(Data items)
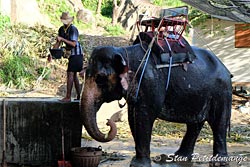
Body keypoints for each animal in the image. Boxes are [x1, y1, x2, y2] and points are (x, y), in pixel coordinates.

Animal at [80, 42, 232, 166]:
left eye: (100, 78)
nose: (108, 122)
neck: (124, 52)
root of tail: (226, 69)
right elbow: (133, 119)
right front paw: (137, 161)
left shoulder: (150, 83)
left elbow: (144, 117)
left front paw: (138, 165)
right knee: (195, 124)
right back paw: (179, 157)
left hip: (221, 92)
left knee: (218, 122)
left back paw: (218, 163)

REQUIREMENT: Each record should be written out again exactly, though without its pictures.

FINISHED TASK:
Body keypoints for each animal in the image. Boxes are [x1, y1, x2, y2] and points are (x, y), in pixel coordinates.

Animal at [80, 42, 232, 166]:
left eye: (100, 78)
nose: (108, 122)
neck: (124, 52)
root of tail: (226, 69)
right elbow: (133, 119)
right front paw: (137, 161)
left shoulder: (150, 83)
left elbow: (144, 117)
left front paw: (138, 165)
right knee: (195, 124)
right back paw: (179, 157)
left hip: (221, 92)
left knee: (218, 122)
left back paw: (218, 163)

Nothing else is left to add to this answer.